Real-Time Payments - UPI
  • Mobile wallets are now facing competition from the Unified Payments Interface (UPI) available to customers through mobile apps and is also being used for high-frequency, low-value real-time payment transactions. 
  • Although mobile wallet transactions have now passed their demonetisation high (Q1 2017) of 320M transactions, UPI transactions are growing much faster, having increased from 2M in December 2016 to over 482M in Oct 2018.  
  • Although UPI payments were originally used primarily for high-frequency, low-value payments, the monthly UPI transaction value is gaining on the monthly transaction value of credit and debit card payments at the POS in India. 
  • Bankers and other payments industry stakeholders attending Digital Payments South Asia 2018 were generally of the opinion that UPI payments are likely to overtake other traditional e-payment modes in the next 3-5 years. 

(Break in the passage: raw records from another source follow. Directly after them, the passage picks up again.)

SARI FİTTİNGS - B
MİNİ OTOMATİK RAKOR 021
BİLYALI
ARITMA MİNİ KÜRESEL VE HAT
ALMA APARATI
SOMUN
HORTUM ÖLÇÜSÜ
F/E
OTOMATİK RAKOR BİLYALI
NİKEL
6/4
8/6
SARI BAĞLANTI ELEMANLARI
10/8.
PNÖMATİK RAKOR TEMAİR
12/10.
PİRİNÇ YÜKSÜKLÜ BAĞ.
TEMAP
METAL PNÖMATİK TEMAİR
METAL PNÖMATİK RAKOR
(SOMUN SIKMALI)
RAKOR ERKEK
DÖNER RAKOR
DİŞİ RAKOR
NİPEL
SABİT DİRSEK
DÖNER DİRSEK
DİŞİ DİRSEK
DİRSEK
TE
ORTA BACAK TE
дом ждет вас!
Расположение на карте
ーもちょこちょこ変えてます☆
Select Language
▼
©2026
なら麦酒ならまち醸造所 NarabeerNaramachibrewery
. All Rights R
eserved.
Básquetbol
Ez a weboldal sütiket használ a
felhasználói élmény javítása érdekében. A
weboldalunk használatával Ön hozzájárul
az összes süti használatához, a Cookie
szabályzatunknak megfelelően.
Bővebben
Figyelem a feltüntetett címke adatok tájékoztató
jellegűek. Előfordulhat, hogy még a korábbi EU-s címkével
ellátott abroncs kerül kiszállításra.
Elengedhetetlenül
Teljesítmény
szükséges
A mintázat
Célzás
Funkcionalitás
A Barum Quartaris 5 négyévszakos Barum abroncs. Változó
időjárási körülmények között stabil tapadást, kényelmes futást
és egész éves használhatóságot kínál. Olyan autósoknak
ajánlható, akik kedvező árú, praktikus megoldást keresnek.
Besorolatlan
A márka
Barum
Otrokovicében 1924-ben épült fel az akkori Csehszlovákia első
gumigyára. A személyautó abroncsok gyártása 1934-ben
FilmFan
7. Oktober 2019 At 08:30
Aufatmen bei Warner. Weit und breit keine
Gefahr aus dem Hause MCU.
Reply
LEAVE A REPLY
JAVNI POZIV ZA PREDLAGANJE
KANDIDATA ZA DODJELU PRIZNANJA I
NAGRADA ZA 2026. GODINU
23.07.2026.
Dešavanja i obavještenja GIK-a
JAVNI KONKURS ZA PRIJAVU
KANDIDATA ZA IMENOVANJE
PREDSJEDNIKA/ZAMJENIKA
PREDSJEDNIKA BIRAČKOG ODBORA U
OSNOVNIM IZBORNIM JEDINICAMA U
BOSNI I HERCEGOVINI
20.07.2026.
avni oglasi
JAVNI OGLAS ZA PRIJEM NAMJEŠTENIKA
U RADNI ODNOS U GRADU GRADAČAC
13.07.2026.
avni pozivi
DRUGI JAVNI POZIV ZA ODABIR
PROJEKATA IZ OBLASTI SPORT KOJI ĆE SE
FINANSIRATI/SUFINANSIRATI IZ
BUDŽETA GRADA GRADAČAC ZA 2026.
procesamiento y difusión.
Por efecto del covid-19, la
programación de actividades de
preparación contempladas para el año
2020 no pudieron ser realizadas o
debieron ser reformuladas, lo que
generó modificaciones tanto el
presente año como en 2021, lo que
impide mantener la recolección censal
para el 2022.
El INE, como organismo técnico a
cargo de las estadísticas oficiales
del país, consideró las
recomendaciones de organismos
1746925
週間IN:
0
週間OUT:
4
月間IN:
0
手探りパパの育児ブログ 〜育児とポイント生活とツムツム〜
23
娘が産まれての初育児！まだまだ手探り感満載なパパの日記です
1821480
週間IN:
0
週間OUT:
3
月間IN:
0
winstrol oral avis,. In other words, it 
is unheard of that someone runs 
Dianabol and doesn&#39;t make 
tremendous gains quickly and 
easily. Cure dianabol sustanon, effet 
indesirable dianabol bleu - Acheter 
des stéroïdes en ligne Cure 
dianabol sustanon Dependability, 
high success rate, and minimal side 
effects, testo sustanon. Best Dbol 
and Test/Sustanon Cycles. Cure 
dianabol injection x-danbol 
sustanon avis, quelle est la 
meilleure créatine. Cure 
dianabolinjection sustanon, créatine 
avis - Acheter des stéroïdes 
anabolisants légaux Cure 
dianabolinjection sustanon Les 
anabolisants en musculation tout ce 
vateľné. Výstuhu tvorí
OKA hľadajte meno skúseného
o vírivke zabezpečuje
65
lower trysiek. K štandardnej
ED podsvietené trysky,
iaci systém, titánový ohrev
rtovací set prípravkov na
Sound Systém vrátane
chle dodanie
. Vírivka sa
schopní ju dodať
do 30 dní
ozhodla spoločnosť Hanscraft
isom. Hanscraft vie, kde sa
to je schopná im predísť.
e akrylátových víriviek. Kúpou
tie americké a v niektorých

  • UPI 2.0 includes new features designed to support consumer to merchant payments and accelerate retail UPI payment transactions. These include One-Time Block Mandate, Invoice in the Inbox, Signed QR and Deferred Payments via Overdraft. 

Financial Inclusion
  • The Government of India Direct Benefits Transfer (DBT) is designed to improve public service delivery by ensuring efficient, transparent and targeted delivery of government subsidies, benefits and services to beneficiaries.
  • Over 434 schemes of 56 central government ministries and 3,405 state government schemes are part of the DBT platform which has over 1.27 billion beneficiaries. Over 5 trillion Rupees has been transferred through DBT since inception.  

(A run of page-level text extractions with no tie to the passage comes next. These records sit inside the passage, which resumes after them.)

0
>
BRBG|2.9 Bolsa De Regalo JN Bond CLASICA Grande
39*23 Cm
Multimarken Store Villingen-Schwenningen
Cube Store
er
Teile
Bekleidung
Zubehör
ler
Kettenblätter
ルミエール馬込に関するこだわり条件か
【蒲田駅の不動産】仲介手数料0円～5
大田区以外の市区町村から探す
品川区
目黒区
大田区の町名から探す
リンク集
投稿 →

  • The DBT platform uses the Aadhaar identity scheme to enable targeted beneficiary identification through authentication and de-duplication. Aadhaar also supports the financial addressing and facilitates seamless financial transaction. 
  • Payment of funds to the beneficiary accounts is done through the Aadhaar Payments Bridge (APB) while last mile access to the funds by the beneficiary is done using the Aadhaar-enabled Payment System (AePS) and micro-ATMs, post offices etc. 

Contactless Payments in Retail and Transport 
  • India’s Ministry of Finance has requested all banks to issue all new cards as contactless cards, but there is no similar directive on contactless retail acceptance and no industry collaboration to drive a transition to contactless payments. 
  • The Government of India has now put its weight firmly behind the National Common Mobility Card (NCMC) initiative and the local standard supporting EMV contactless payment cards with a stored value facility for off-line payments in transit. 
  • With the government focused on driving the NCMC standard for transport payments, even the international payment schemes are now developing unique-for-India contactless card payment products to support NCMC.
  • Some transport authorities have also implemented QR code payments. The most innovative scheme so far is Mumbai Metro One which allows QR codes to be used for single journeys, return journeys, stored value and multiple trip passes.

Next Generation Cards
  • Next-generation cards, sometimes referred to as powered cards, now include mature products such as display cards (OTP), dynamic code verification cards, biometric cards and cards with aesthetic features and indicators.
  • Dynamic code verification (DCVx) card solutions offer an additional layer of security for card-not-present (CNP) transactions with an unchanged online checkout process that requires no changes for customers and merchants. 
  • Biometric smart cards have momentum and may overtake the initial launches of DCVx card products to become the first mainstream next-generation card solution, due to a strong business case for biometric EMV contactless payment cards.